▶ [DOCUMENT]:
::::

So, I'm saying all this to paint a picture about who the users are and what they care about. Ultimately, our customers are typically Fortune 500s. They are companies that have really strong goals on these two axes. So, they might be going after sustainable and healthy buildings certifications such as WELL, or LEAD, or RESET. They want to make a real difference in their space. These are typically your grade A offices, where you walk into the building and you're overwhelmed by how nice the space feels. They realize that this is important. It's essentially part of their brand promise. You'll come work here because you're going to have a wonderful office. It's going to be a space that makes you productive, that makes you happy. It's going to be a lot nicer than your home office. That's really a selling point for these companies. It's a tool that they can use to bring people back into the office.
So, ultimately, the end customer for us is, typically, let's call it Fortune 1000s. There are a lot of different people and parties involved in that ecosystem, from architects, to the engineering firms that are involved with the design, to the contractors. We try to work with all these different players in different ways to satisfy all their needs. But I'm jumping into the deep end there. So, I'll pause and see if I was answering your question.
Erik: Yeah, I think it does. That helps. Because I'm sitting here in Shanghai, and I think it's a great B plus office. It's a pretty nice office, but it's not like a finance building or something. You can tell the difference, right? I think one of the challenges in an office like the one that I have is that you've got a building owner, who just doesn't really care, and then you've got an operator that does a pretty good job but within limits. They're not going to try to go to the extremes. They're just going to do a good job. Then you have the tenants, and we're the ones that really care, I suppose. But we're also renting the building. I rent my office for three years. I might go switch to another office. Am I going to invest in CapEx? Maybe. Maybe not. So, you have that more complex situation between the stakeholders.
I guess, in your situation, maybe the operators are motivated to go above and beyond. Then, also, the tenants have probably a lot more leverage than me. They're probably locking in contracts for longer periods. Because if they're going to put 500 people somewhere, they don't want to go and move that team frequently. I guess, one point would just be the price point. But the complexity of the stakeholder community, is that an impact that drives where you are able to operate or where you choose to operate in terms of buildings today?
Liam: Yeah, I think you were spot on with all of those observations. The companies for whom this will make the most sense are the companies where they have the — for example, it's your staff in your building. You're really focused on increasing happiness, increasing well-being. Potentially, you're also concerned about the energy consumption within that space. Either you are the operator of the building. So, we work with a lot of Silicon Valley companies that have their own campuses. I mean, that's really the perfect scenario. It's where you have the ability to control the building management system within the building and its sole tenant within that building or within that campus. So, everything's under your control. There's a team that can work on using our platform to actually make these optimizations, implement them. That's really your ideal scenario.

::::

▶ [RECORDS]:
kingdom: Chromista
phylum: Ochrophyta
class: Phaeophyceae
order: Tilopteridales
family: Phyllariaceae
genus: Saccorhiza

::::

▶ [OBJECTIVE]:
Revise the passage of the transcript that opens with "Liam: Yeah, I" and closes with "your ideal scenario." so that "scenario" reads "situation", and write out the revised passage. The records stand apart from the transcript as separate material.

▶ [EXERCISE OUTPUT]:
Liam: Yeah, I think you were spot on with all of those observations. The companies for whom this will make the most sense are the companies where they have the — for example, it's your staff in your building. You're really focused on increasing happiness, increasing well-being. Potentially, you're also concerned about the energy consumption within that space. Either you are the operator of the building. So, we work with a lot of Silicon Valley companies that have their own campuses. I mean, that's really the perfect situation. It's where you have the ability to control the building management system within the building and its sole tenant within that building or within that campus. So, everything's under your control. There's a team that can work on using our platform to actually make these optimizations, implement them. That's really your ideal situation.